UK preps new power to slap energy firms with windfall tax if prices jump

U.K. ministers will create a fast-action trigger giving them the power to impose new windfall taxes on energy companies if prices spike again in future.

The U.K. brought in a 25 percent “Energy Profits Levy”; last year as prices soared in the wake of Russia’s invasion of Ukraine. It’s set to run until March 2028.

But, tucked into one of the consultation responses released alongside this week’s Autumn Statement, the government said it would create a “new mechanism” to respond to shock energy price rises once the current windfall tax ends in March 2028. It insisted the use of such a mechanism would be optional.

The move tees up the prospect of further charges on energy companies, a potentially contentious move already unsettling some low-tax members of the governing Conservative Party.
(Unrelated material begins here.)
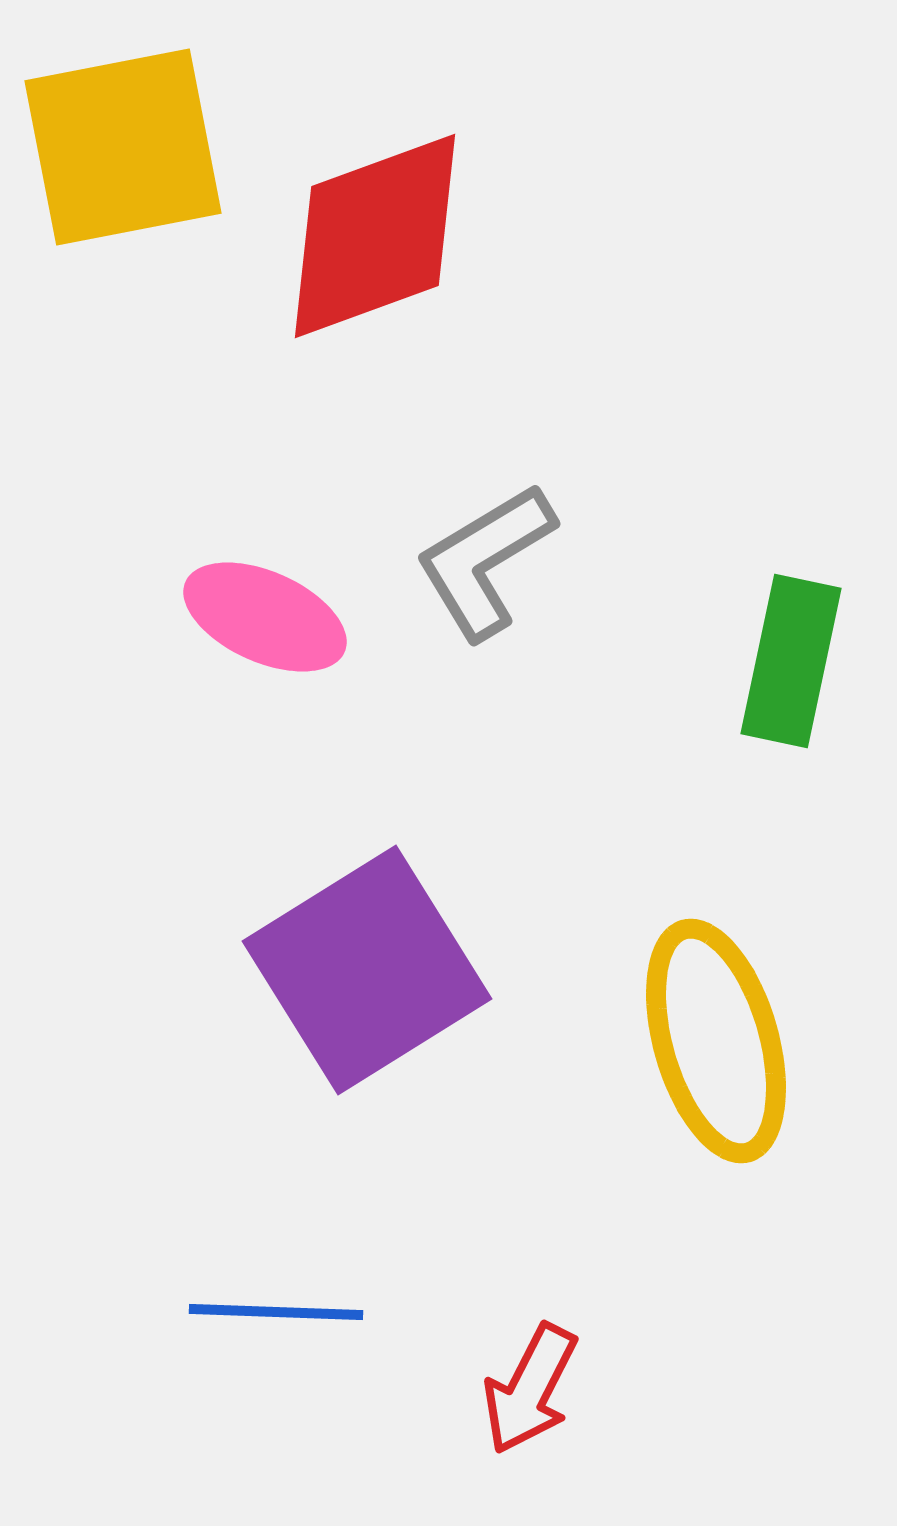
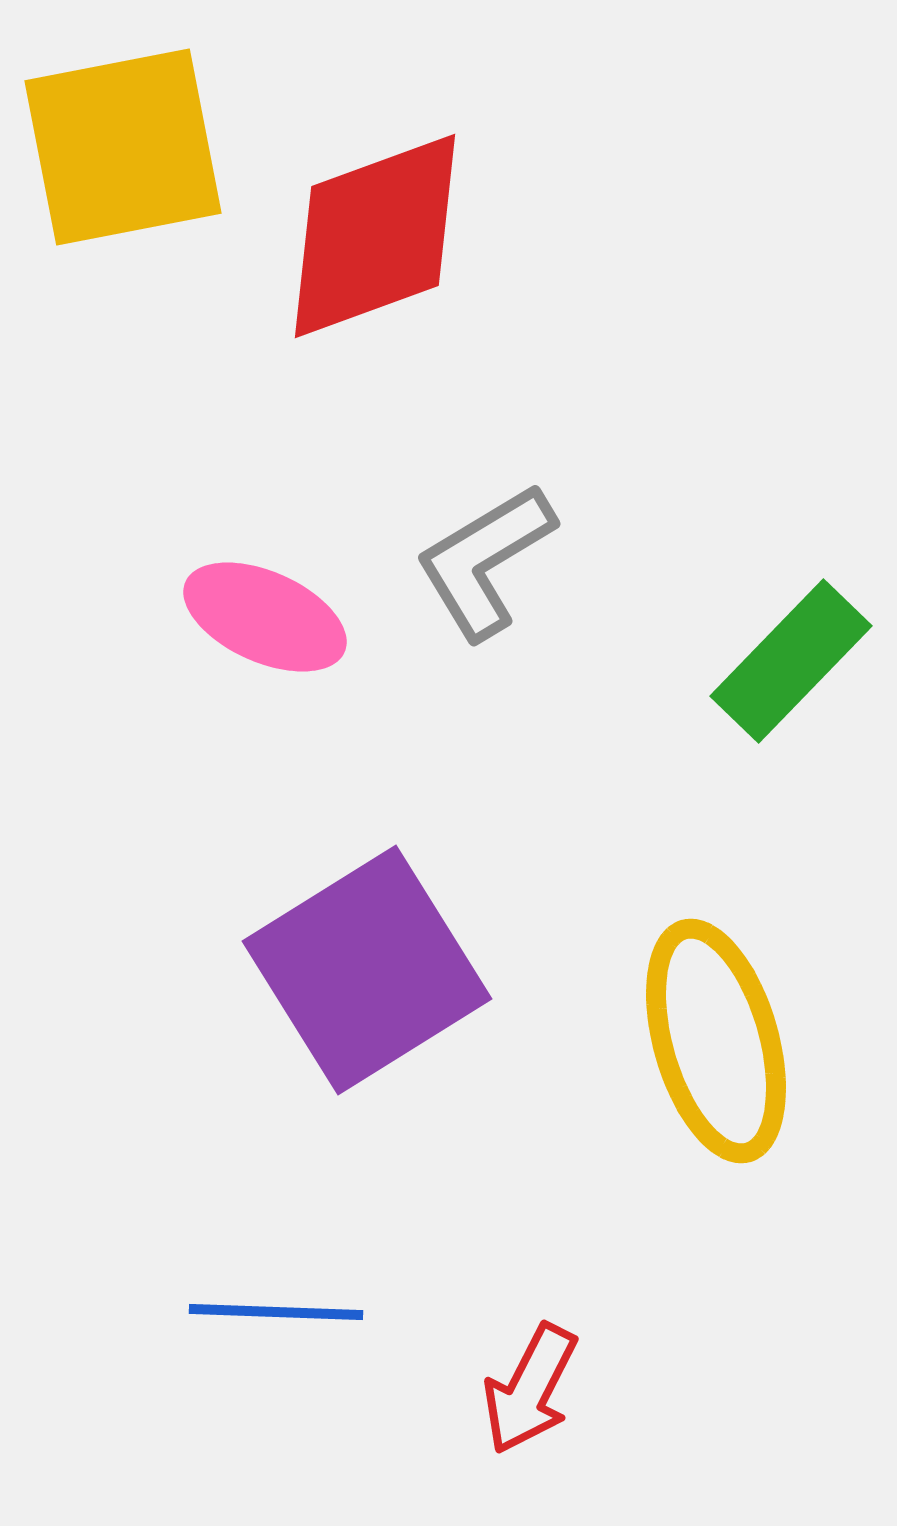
green rectangle: rotated 32 degrees clockwise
The document says a “fair return” will be needed for Britain if prices rocket again, while also ensuring commensurate tax hikes happen “in a more predictable way, in order to not deter investment.” It added: “The introduction of such a mechanism should not be presupposed if prices rise.”

‘Unwelcome’

But Conservative MPs, including former Prime Minister Liz Truss, have already argued against the current windfall tax on energy firms over fears it could deter investment into Britain.

Jacob Rees-Mogg, who served as energy secretary in Truss’ short-lived administration, warned: “The government ought only to tax with proper Parliamentary scrutiny not by legerdemain (sleight of hand) so this is an unwelcome move.”

Former British Prime Minister Liz Truss | Pool photo by Daniel Leal via Getty Images

“It’s important the chancellor doesn’t undermine the case for long-term business investment in Britain,” another former Cabinet minister told POLITICO. “Everyone knows that Labour would hike taxes on business, so this government mustn’t do their work for them.”

Industry representatives also appeared surprised by the move, and pressed the government to flesh out its plan.

Francesca Bell, fiscal and investor relations manager at the trade association Offshore Energies UK, which represents oil and gas companies, said there was “so far no detail on what a potential mechanism could look like.”

“We look forward to continuing dialogue with policy makers on the outcome of the fiscal review,” Bell added.

The Department for Energy Security and Net Zero has been approached for comment.